For calculation of the tape solution, an LTO-2 configuration is used. The average throughput rate used in this model is 25 MB/s. This reflects an industry observed average and not the best-case or worst-case rates possible. The capacity of LTO-2 is 250 GB/tape. This represents a combination of 200 GB base capacity (no compression) with 1.6x data compression and 80% utilization rate approximations. The exact number of tape drives and media can vary based on several other infrastructure and data type considerations.

How is replication bandwidth determined?

Replication bandwidth is an average value determined by taking the total weekly backup workload and spreading the data out over 100 hours. This equates to using between 14 and 15 hours per day to run the replication to the DR site continuously at the estimated rate. If more bandwidth is available, the actual time for replication times can decrease. If more time per day is available, the size of the replication link required can be decreased.

What retention assumptions are built into the model?

This model focuses on two aspects of retention requirements. The first is specified by the user and ranges between 4, 8 or 12 weeks (roughly 30, 60 or 90 days) to keep all produced backup images (daily full and weekly full/ daily incremental). The second addresses retention after this period. The assumption is that some number of additional full backup images will be retained at the monthly, quarterly and yearly intervals. The current assumption is that over a three year period, monthly backups are retained for year 1, quarterly backups for year 2 and year end backups for year 3. This adds about 10-12 additional full backups to the retention sizing estimates. Contact your local sales team if you would like to try this analysis using several other sizing factors.

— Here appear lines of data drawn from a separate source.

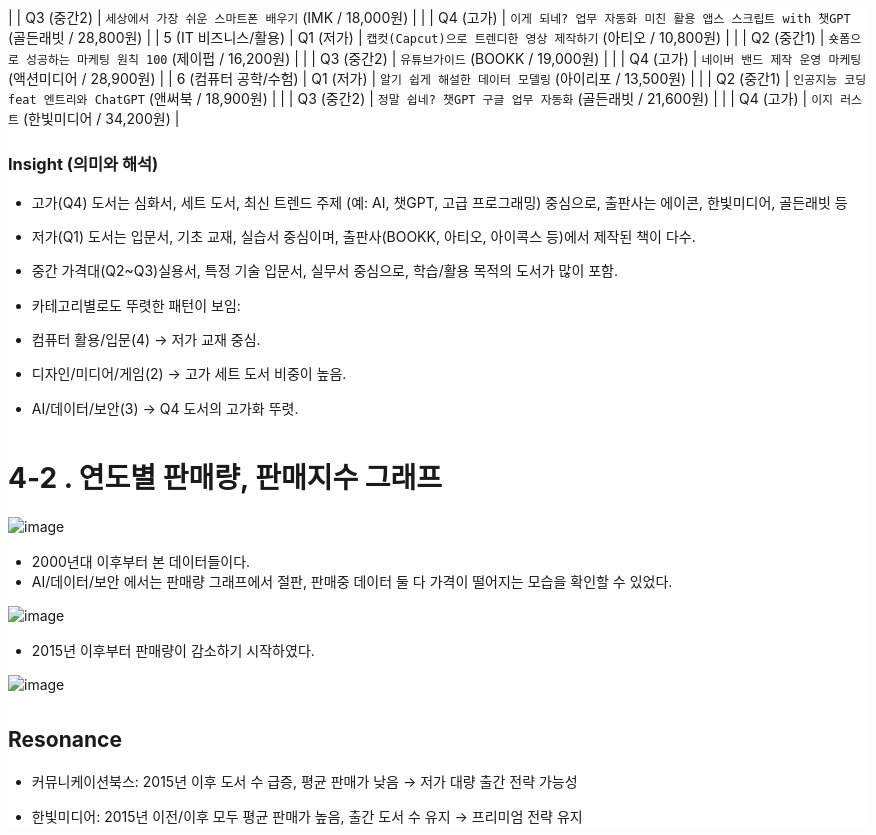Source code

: |                | Q3 (중간2) | `세상에서 가장 쉬운 스마트폰 배우기` (IMK / 18,000원)                    |
|                | Q4 (고가)  | `이게 되네? 업무 자동화 미친 활용 앱스 스크립트 with 챗GPT` (골든래빗 / 28,800원) |
| 5 (IT 비즈니스/활용) | Q1 (저가)  | `캡컷(Capcut)으로 트렌디한 영상 제작하기` (아티오 / 10,800원)              |
|                | Q2 (중간1) | `숏폼으로 성공하는 마케팅 원칙 100` (제이펍 / 16,200원)                   |
|                | Q3 (중간2) | `유튜브가이드` (BOOKK / 19,000원)                               |
|                | Q4 (고가)  | `네이버 밴드 제작 운영 마케팅` (액션미디어 / 28,900원)                     |
| 6 (컴퓨터 공학/수험)  | Q1 (저가)  | `알기 쉽게 해설한 데이터 모델링` (아이리포 / 13,500원)                     |
|                | Q2 (중간1) | `인공지능 코딩 feat 엔트리와 ChatGPT` (앤써북 / 18,900원)              |
|                | Q3 (중간2) | `정말 쉽네? 챗GPT 구글 업무 자동화` (골든래빗 / 21,600원)                 |
|                | Q4 (고가)  | `이지 러스트` (한빛미디어 / 34,200원)                               |


### Insight (의미와 해석)
- 고가(Q4) 도서는 심화서, 세트 도서, 최신 트렌드 주제 (예: AI, 챗GPT, 고급 프로그래밍) 중심으로, 출판사는 에이콘, 한빛미디어, 골든래빗 등 

- 저가(Q1) 도서는 입문서, 기초 교재, 실습서 중심이며, 출판사(BOOKK, 아티오, 아이콕스 등)에서 제작된 책이 다수.

- 중간 가격대(Q2~Q3)실용서, 특정 기술 입문서, 실무서 중심으로, 학습/활용 목적의 도서가 많이 포함.

- 카테고리별로도 뚜렷한 패턴이 보임:

- 컴퓨터 활용/입문(4) → 저가 교재 중심.

- 디자인/미디어/게임(2) → 고가 세트 도서 비중이 높음.

- AI/데이터/보안(3) → Q4 도서의 고가화 뚜렷.




# 4-2 . 연도별 판매량, 판매지수 그래프
![image](https://github.com/user-attachments/assets/ef72f25c-e12a-44c3-843f-d4a6679004be)


- 2000년대 이후부터 본 데이터들이다.
- AI/데이터/보안 에서는 판매량 그래프에서 절판, 판매중 데이터 둘 다 가격이 떨어지는 모습을 확인할 수 있었다.

![image](https://github.com/user-attachments/assets/755f2d83-f630-42f8-9891-aa472a03e119)
- 2015년 이후부터 판매량이 감소하기 시작하였다.

![image](https://github.com/user-attachments/assets/8f564e9a-5fc7-42b2-ba87-c44e25b8d292)

## Resonance
- 커뮤니케이션북스: 2015년 이후 도서 수 급증, 평균 판매가 낮음 → 저가 대량 출간 전략 가능성

- 한빛미디어: 2015년 이전/이후 모두 평균 판매가 높음, 출간 도서 수 유지 → 프리미엄 전략 유지
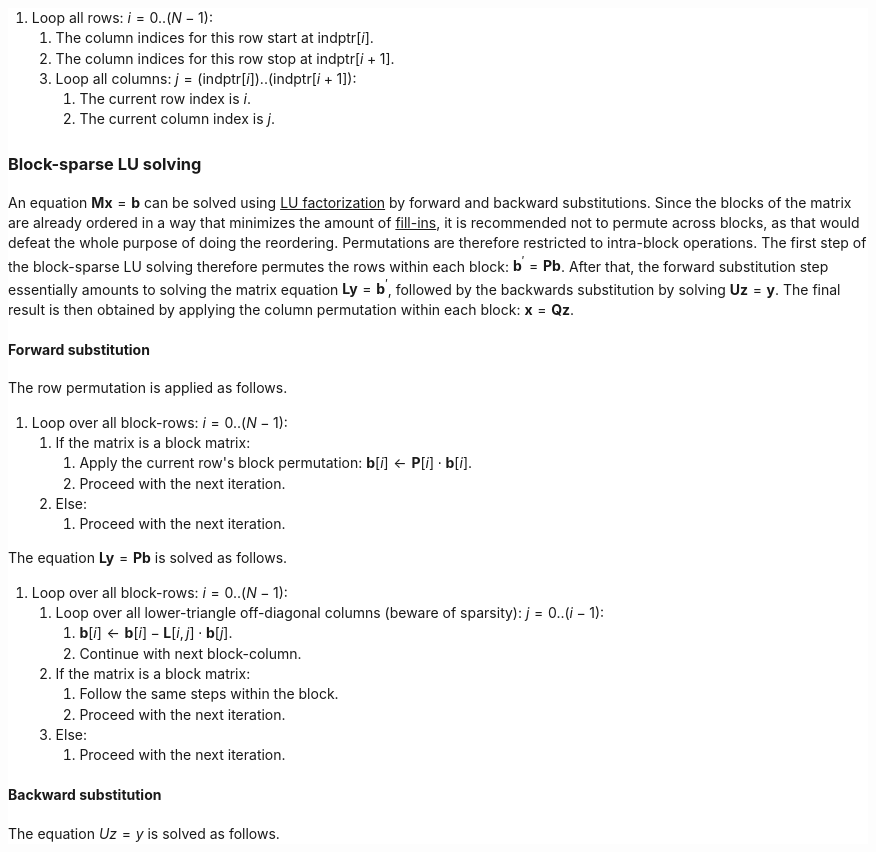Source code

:1. Loop all rows: $i=0..(N-1)$:
   1. The column indices for this row start at $\text{indptr}\left[i\right]$.
   2. The column indices for this row stop at $\text{indptr}\left[i+1\right]$.
   3. Loop all columns:
      $j=\left(\text{indptr}\left[i\right]\right)..\left(\text{indptr}\left[i+1\right]\right)$:
      1. The current row index is $i$.
      2. The current column index is $j$.

### Block-sparse LU solving

An equation $\mathbf{M} \boldsymbol{x} = \boldsymbol{b}$ can be solved using
[LU factorization](#block-sparse-lu-factorization) by forward and backward substitutions.
Since the blocks of the matrix are already ordered in a way that minimizes the amount of [fill-ins](#pivot-operations),
it is recommended not to permute across blocks, as that would defeat the whole purpose of doing the reordering.
Permutations are therefore restricted to intra-block operations.
The first step of the block-sparse LU solving therefore permutes the rows within each block:
$\boldsymbol{b}^{\prime} = \mathbf{P}\boldsymbol{b}$.
After that, the forward substitution step essentially amounts to solving the matrix equation
$\mathbf{L}\boldsymbol{y} = \boldsymbol{b}^{\prime}$, followed by the backwards substitution by solving
$\mathbf{U}\boldsymbol{z} = \mathbf{y}$.
The final result is then obtained by applying the column permutation within each block:
$\boldsymbol{x} = \mathbf{Q}\boldsymbol{z}$.

#### Forward substitution

The row permutation is applied as follows.

1. Loop over all block-rows: $i=0..(N-1)$:
   1. If the matrix is a block matrix:
      1. Apply the current row's block permutation:
         $\boldsymbol{b}\left[i\right] \gets \mathbf{P}\left[i\right] \cdot \boldsymbol{b}\left[i\right]$.
      2. Proceed with the next iteration.
   2. Else:
      1. Proceed with the next iteration.

The equation $\mathbf{L}\boldsymbol{y} = \mathbf{P}\boldsymbol{b}$ is solved as follows.

1. Loop over all block-rows: $i=0..(N-1)$:
   1. Loop over all lower-triangle off-diagonal columns (beware of sparsity): $j=0..(i-1)$:
      1. $\boldsymbol{b}\left[i\right] \gets \boldsymbol{b}\left[i\right] - \mathbf{L}\left[i,j\right] \cdot \boldsymbol{b}\left[j\right]$.  <!-- markdownlint-disable-line line-length -->
      2. Continue with next block-column.
   2. If the matrix is a block matrix:
      1. Follow the same steps within the block.
      2. Proceed with the next iteration.
   3. Else:
      1. Proceed with the next iteration.

#### Backward substitution

The equation $Uz = y$ is solved as follows.
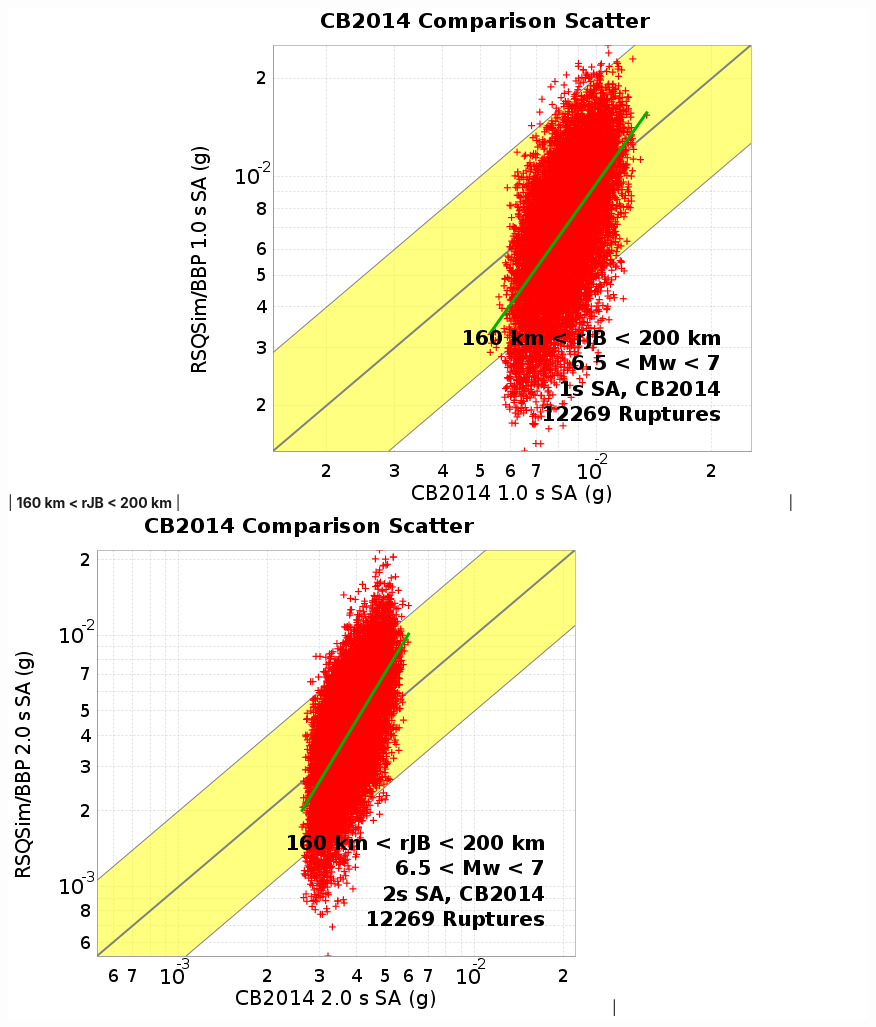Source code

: | **160 km < rJB < 200 km** | ![Scatter Plot](resources/All_Sites_mag_6.5_7_dist_160_200_1s_CB2014_scatter.png) | ![Scatter Plot](resources/All_Sites_mag_6.5_7_dist_160_200_2s_CB2014_scatter.png) |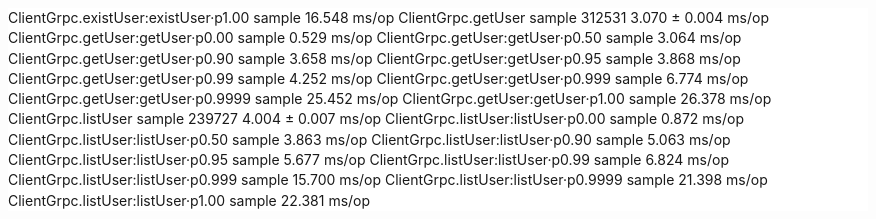ClientGrpc.existUser:existUser·p1.00      sample          16.548           ms/op
ClientGrpc.getUser                        sample  312531   3.070 ± 0.004   ms/op
ClientGrpc.getUser:getUser·p0.00          sample           0.529           ms/op
ClientGrpc.getUser:getUser·p0.50          sample           3.064           ms/op
ClientGrpc.getUser:getUser·p0.90          sample           3.658           ms/op
ClientGrpc.getUser:getUser·p0.95          sample           3.868           ms/op
ClientGrpc.getUser:getUser·p0.99          sample           4.252           ms/op
ClientGrpc.getUser:getUser·p0.999         sample           6.774           ms/op
ClientGrpc.getUser:getUser·p0.9999        sample          25.452           ms/op
ClientGrpc.getUser:getUser·p1.00          sample          26.378           ms/op
ClientGrpc.listUser                       sample  239727   4.004 ± 0.007   ms/op
ClientGrpc.listUser:listUser·p0.00        sample           0.872           ms/op
ClientGrpc.listUser:listUser·p0.50        sample           3.863           ms/op
ClientGrpc.listUser:listUser·p0.90        sample           5.063           ms/op
ClientGrpc.listUser:listUser·p0.95        sample           5.677           ms/op
ClientGrpc.listUser:listUser·p0.99        sample           6.824           ms/op
ClientGrpc.listUser:listUser·p0.999       sample          15.700           ms/op
ClientGrpc.listUser:listUser·p0.9999      sample          21.398           ms/op
ClientGrpc.listUser:listUser·p1.00        sample          22.381           ms/op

What assumptions are made for off-site DR configurations?

For this model, the assumption is made that all data backed up at primary data center location needs to be duplicated to the DR site. Essentially a local copy is kept at the primary data center and a duplicate copy is made for the DR site. While this is a slight over simplification of the actual solution, it does provide a realistic comparison of the various alternatives. Adjustments for tape rotation/reuse, multiple copy needs or retention period management are not included in this model.

How does the type of data impact my deduplication results?

While certain types of data can exhibit different deduplication results, this model is using an average deduplication rate that has been observed by customers over several years of handling and deduplicating their data. Actual deduplication rates may change, but the trends demonstrated in the model estimations should still be valid. Contact your local sales team if you would like to try this analysis using several other sizing factors.

What is meant by Usable Disk Capacity?

For RAID storage systems, there are measures of raw and usable capacity. For this exercise, we are looking at the Usable Disk Capacity measure as the amount of disk thas is needed to store the backup data. Typically in a RAID-5 or RAID-6 configuration, the usable capacity is about 70-80% of the raw capacity. This depends on things like the number of hot spare drives, the RAID configuration used and formatting of the disks for OS access.

What is meant by Logical Disk Capacity?

For systems that deduplicate data inline as it is stored to disk (Data Domain for example), the Logical Disk Capacity represents the projected amount of storage that could be available for holding backup data given a Usable Disk Capacity times the deduplication factor.